Good morning, today we will hear testimony on whether the Fish and Wildlife Service is properly managing this unique but isolated refuge which is more than 1,200 miles
northwest of Honolulu, Hawaii.
As a former naval officer who was stationed in the Pacific, I have a great appreciation and recognition of the fact that the Battle of Midway was a pivotal battle in World War II and one of the most decisive naval events in world history.
Once the fighting stopped, it was clear that the efforts of the Japanese navy to control the Pacific had been halted and they were forced in the words of Admiral Samuel Elliott Morison to "An unexpected, unwelcomed, and defensive role". During the battle, 349 Americans, including 49 men on Midway Island, made the ultimate sacrifice for the freedoms that we all cherish.
In 1997, the U. S. Navy transferred title to the Midway Island to the U. S. Fish and Wildlife Service (Service) and it was established as national wildlife refuge. The purpose of the refuge was to "Maintain and restore its natural biological diversity; to provide for the conservation and management of fish and wildlife and their habitat within the refuge boundaries; and to recognize and maintain the historic significance of Midway Atoll".

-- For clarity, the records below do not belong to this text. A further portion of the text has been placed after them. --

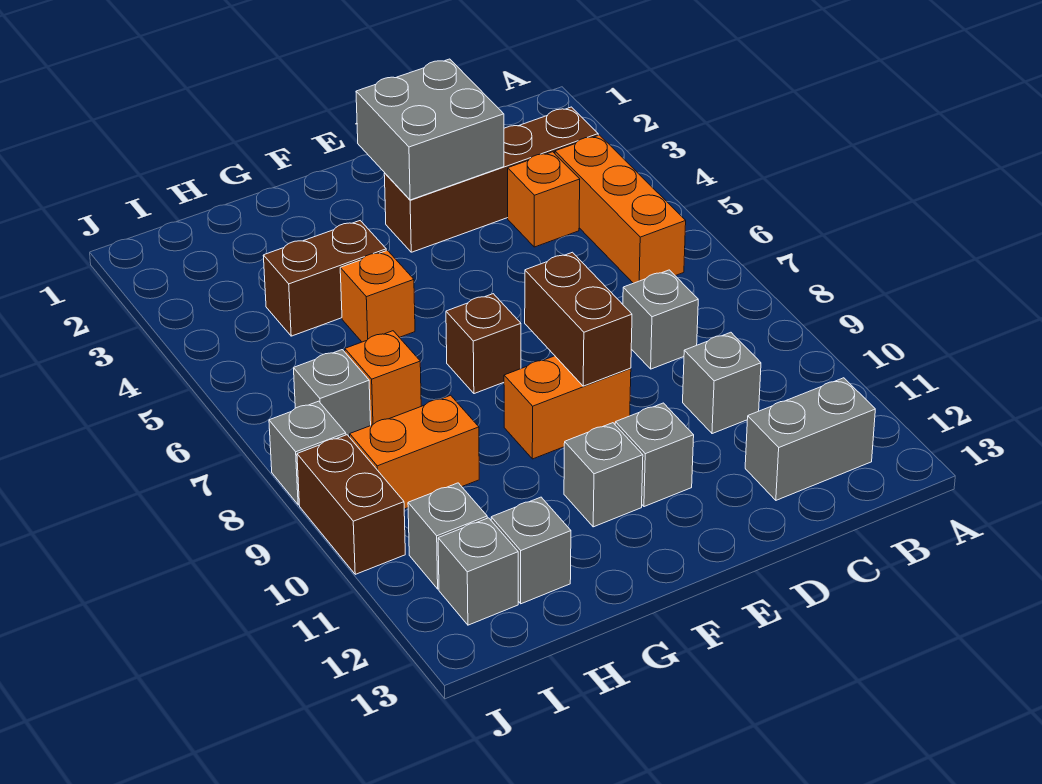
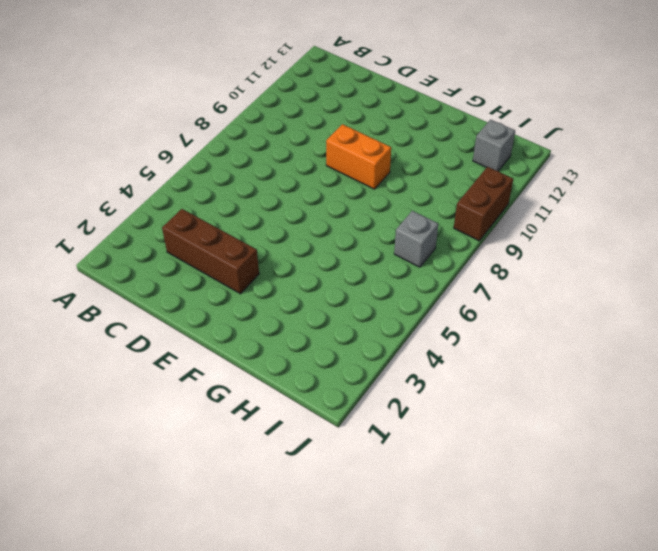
brown 1x3 brick [162,209,259,294] -> brown 1x4 brick [384,107,598,252]
none -> orange 1x3 brick [555,135,686,283]
none -> grey 1x2 brick [745,378,875,500]
none -> orange 1x1 brick [508,152,580,247]

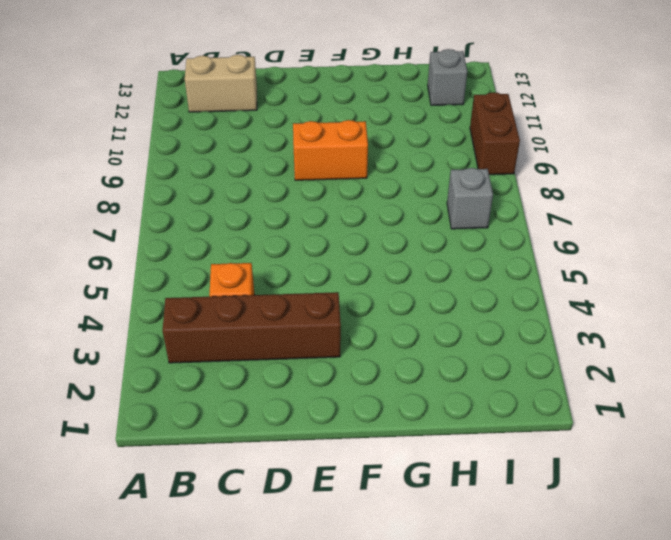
tan 1x2 brick [185,55,257,112] -> grey 1x2 brick [745,378,875,500]
none -> orange 1x3 brick [555,135,686,283]
none -> grey 1x1 brick [623,270,698,369]
none -> grey 1x1 brick [683,332,761,434]

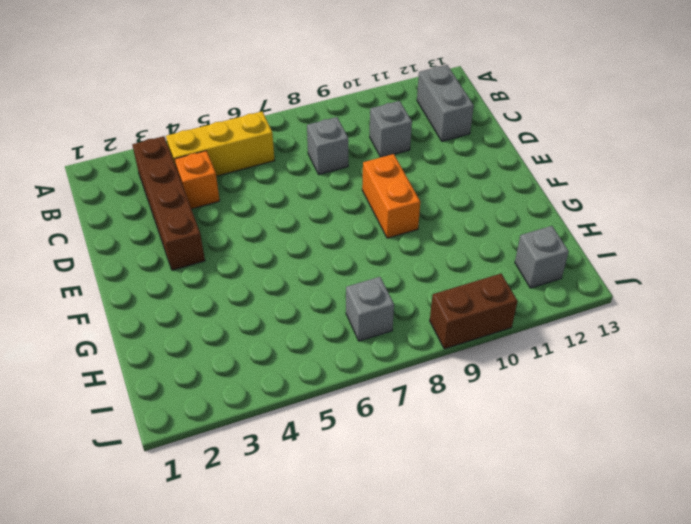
yellow 1x3 brick [166,111,275,176] -> orange 1x3 brick [555,135,686,283]
none -> grey 1x1 brick [615,403,694,507]
none -> brown 1x1 brick [446,294,521,394]
none -> grey 1x1 brick [564,423,643,527]

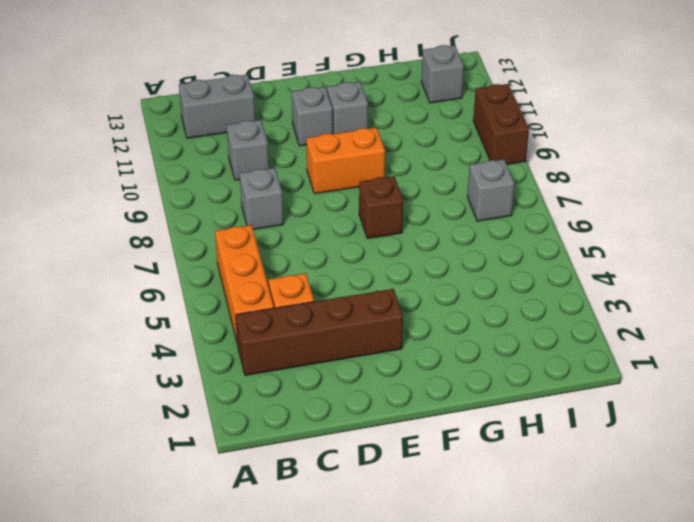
none -> brown 1x2 brick [263,221,386,336]
none -> orange 1x1 brick [340,250,415,342]
none -> orange 1x1 brick [345,331,421,425]

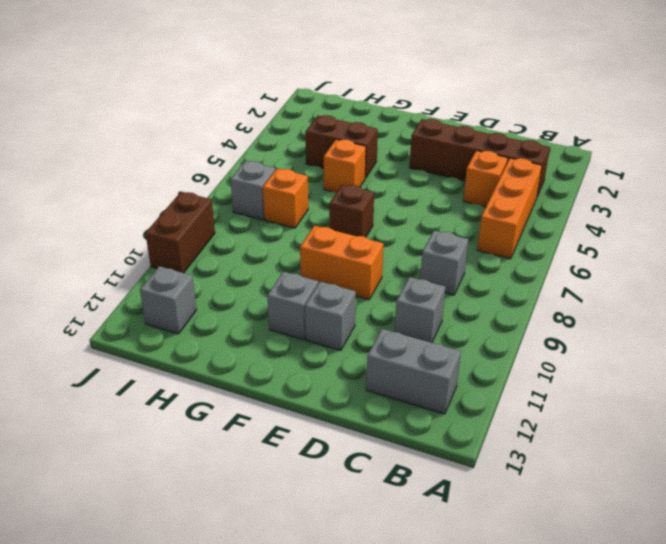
none -> orange 1x2 brick [350,395,479,509]
none -> grey 1x1 brick [491,497,571,604]
none -> grey 1x1 brick [408,483,487,589]

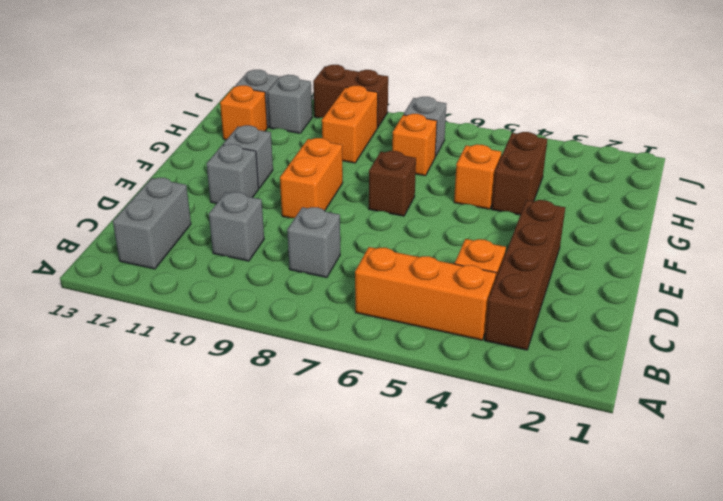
orange 1x1 brick [220,85,267,140] -> grey 1x1 brick [491,497,571,604]
none -> grey 1x1 brick [269,401,346,505]
none -> grey 2x2 brick [356,59,504,200]
none -> brown 1x2 brick [525,252,632,386]

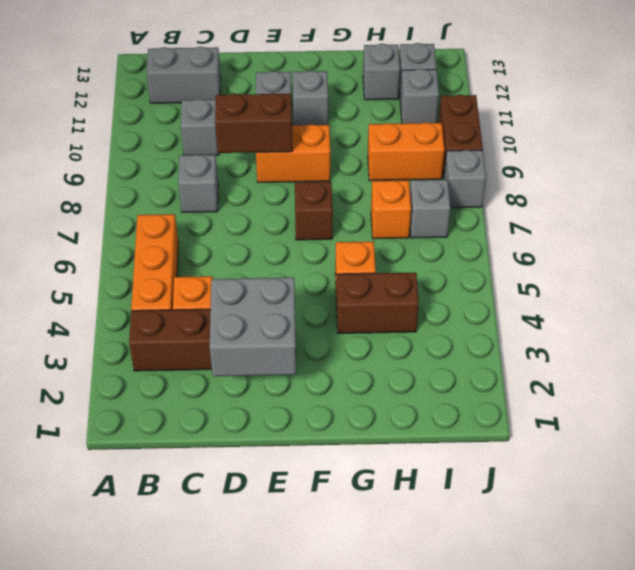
brown 1x2 brick [215,93,292,153] -> brown 1x2 brick turned to [525,252,632,386]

Two years later, the Congress approved and President Clinton signed into law a bill that designated the entire Island as the National Memorial to the Battle of Midway. Section 116 of Public Law 106-113 stipulates that "The Secretary shall consult on a regular basis with such organizations, including the International Midway Memorial Foundation, on the management of the National Memorial".
It is now 15 years since the National Memorial has been established and it is appropriate for the Congress to inquire whether the purposes of the refuge and Public Law 106-113 are being fulfilled.
For instance, has the Service consulted with the International Midway Memorial
Foundation on a regular basis, has the refuge been open to the public, does the refuge havean organized visitors program and has the Service properly maintained the various historic structures they are entrusted to protect?
Based on our investigation, it is clear that the Service has experienced a number of
challenges in managing the Midway Island refuge and objective observers can certainly question whether it was a mistake to transfer this sacred ground to an agency that is far better equipped to manage birds than visitors.
It is distressing to learn that the Service does not regularly consult with the International Midway Memorial Foundation, that the private company that operated the visitors program left the island more than 12 years ago, that a number of historic structures have been either destroyed or are marked for demolition, that the refuge has been entirely closed to the public for more than 2 years and that according to the Service it would cost $1.5 million to operate a six month visitors program.
Finally, in July of this year, Congressman John Duncan and I requested that the Government Accountability Office (GAO) conduct a comprehensive analysis and report to the Congress on the management of the financial and historic aspects of the Midway Atoll. I am pleased that GAO has accepted our request. I am looking for answers from our witnesses today and from GAO in the not too distant future.